By order of protective custody, Child was placed in foster care on March 31, 2015. Child was temporarily committed to DHS by order dated April 2, 2015. On April 7, 2015, DHS filed a dependency petition. A hearing commenced on June 3, 2015, during which Douglas Earl, Esquire, represented Appellant. DHS presented the testimony of Jamilla Brown, the DHS sex abuse investigator, who testified that, upon investigation, the allegations against Appellant were unfounded. N.T., 6/3/15, at 11. Further, DHS presented the testimony of D.L., Child’s foster parent. Appellant did not present any testimonial or documentary evidence.

Thereafter, the hearing was continued to July 7, 2015, on which date Attorney Earl informed the court that Appellant had retained new counsel, Danny Elmore, Esquire. Trial Court Opinion, 10/26/15, at 2 (unpaginated). The trial court continued the case to August 3, 2015, “without further action, because [Attorney] Elmore was not informed by [Appellant] or [Attorney] Earl that the case was mid-trial.” Id. Significantly, by order dated July 7, 2015, the trial court attached Attorney Earl for the hearing on August 3, 2015.

On August 3, 2015, Appellant appeared at the hearing with Attorneys Earl and Elmore.
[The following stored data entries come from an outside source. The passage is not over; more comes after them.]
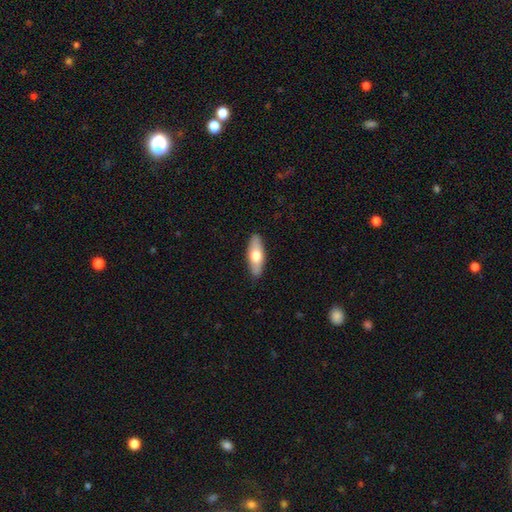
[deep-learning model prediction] smooth 64%, featured or disk 31%, star or artifact 5%. Down the decision tree: how rounded — in between (66%); merging — none (89%).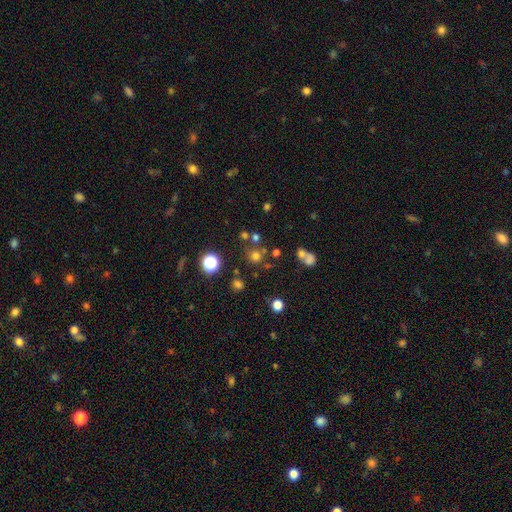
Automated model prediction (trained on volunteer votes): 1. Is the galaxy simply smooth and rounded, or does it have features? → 67% smooth, 25% star or artifact, 8% featured or disk.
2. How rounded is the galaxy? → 91% round, 8% in between, 1% cigar-shaped.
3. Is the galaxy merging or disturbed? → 71% none, 16% merger, 9% minor disturbance, 4% major disturbance.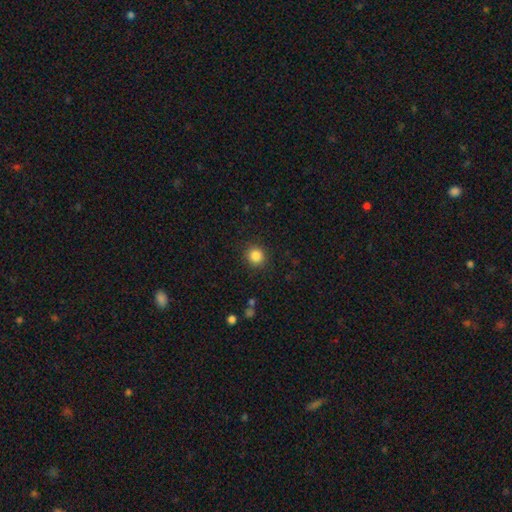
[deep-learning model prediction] smooth-or-featured: smooth: 85% | star or artifact: 11% | featured or disk: 4%
  how-rounded: round: 91% | in between: 8% | cigar-shaped: 1%
  merging: none: 91% | minor disturbance: 6% | major disturbance: 2% | merger: 1%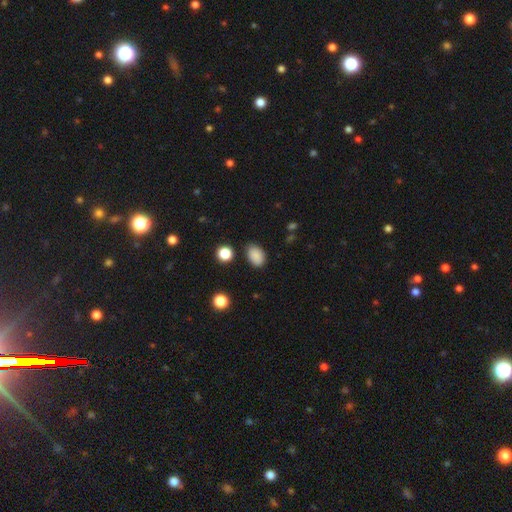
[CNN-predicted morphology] smooth-or-featured: smooth: 87% | star or artifact: 9% | featured or disk: 4%
  how-rounded: in between: 84% | round: 15% | cigar-shaped: 1%
  merging: none: 84% | minor disturbance: 11% | major disturbance: 3% | merger: 2%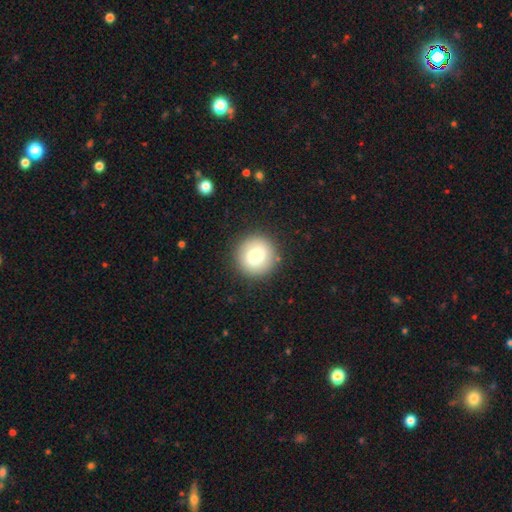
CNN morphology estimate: Q: Smooth or featured?
A: smooth (77%); runner-up: featured or disk (14%)
Q: How rounded?
A: round (94%); runner-up: in between (5%)
Q: Merging?
A: none (89%); runner-up: minor disturbance (7%)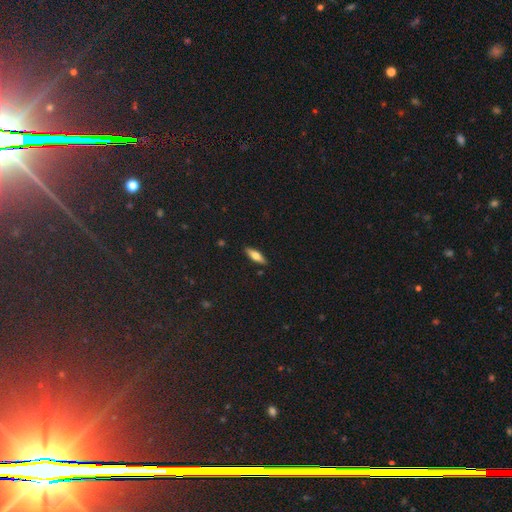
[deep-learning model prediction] A smooth galaxy with no disk features (58%) that is cigar-shaped (49%, tied with in between). Merging: none (89%).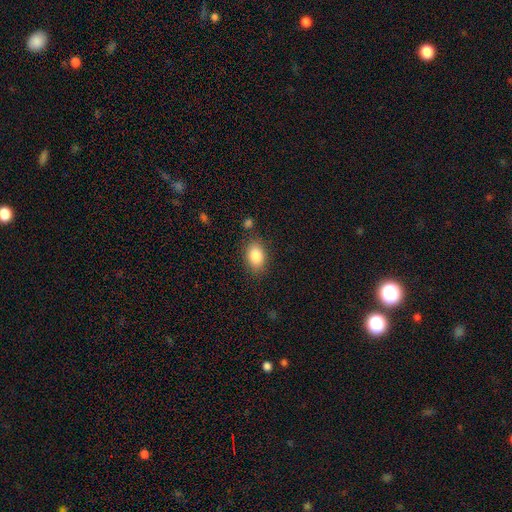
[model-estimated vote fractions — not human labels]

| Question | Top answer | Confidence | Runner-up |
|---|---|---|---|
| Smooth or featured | smooth | 85% | star or artifact (8%) |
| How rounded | in between | 83% | round (15%) |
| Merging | none | 81% | minor disturbance (12%) |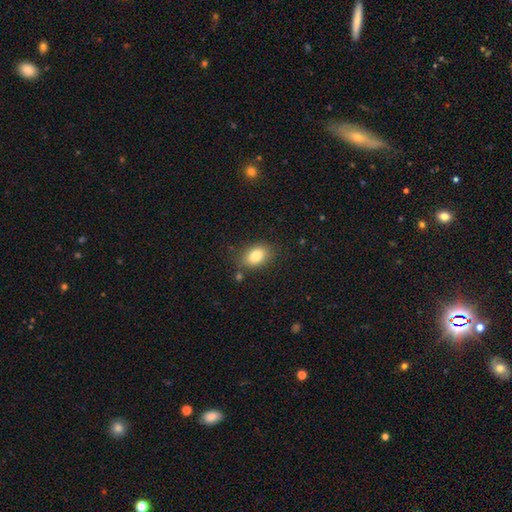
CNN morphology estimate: Smooth or featured? smooth (82%)
How rounded? in between (82%)
Merging? none (80%)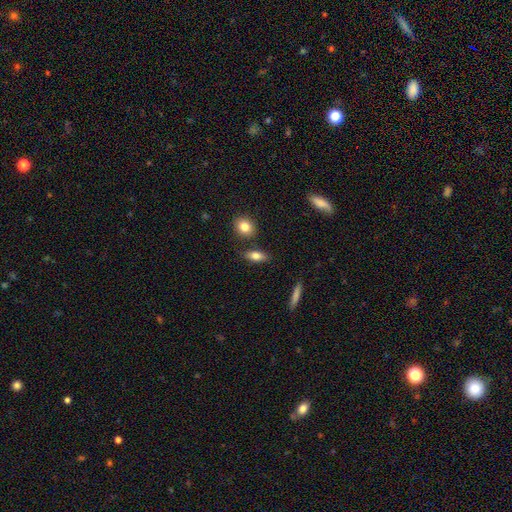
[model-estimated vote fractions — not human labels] smooth 77%, featured or disk 15%, star or artifact 8%. Down the decision tree: how rounded — in between (74%); merging — none (77%).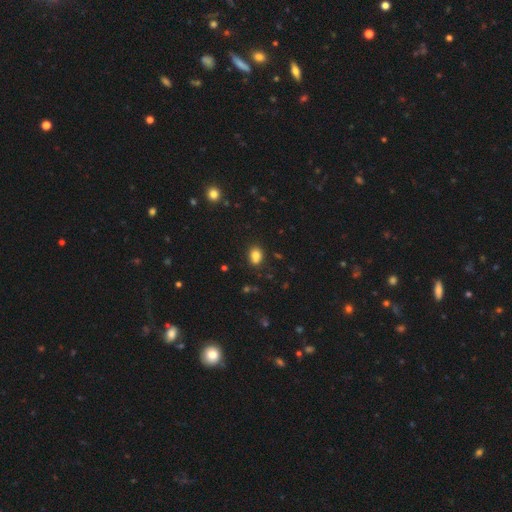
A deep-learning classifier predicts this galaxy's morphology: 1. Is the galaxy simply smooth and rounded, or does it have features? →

At the beginning of the proceeding, Attorney Earl requested on the record in open court to be excused

-3- J-A31016-17 & A31017-17

from the hearing because Appellant had terminated his representation. N.T., 8/3/15, at 4. Before the court ruled on Attorney Earl’s request or received additional evidence in the dependency case, it requested a sidebar conversation with all counsel. Following the sidebar conversation, which occurred off-the-record, the court stated as follows:

THE COURT: [ ] Must so the record is clear, . . . Mr. Earl, based upon that sidebar conversation, [is] there currently . . an agreement?

THE COURT: [Do] [y]ou want to step out with [Appellant] for a minute?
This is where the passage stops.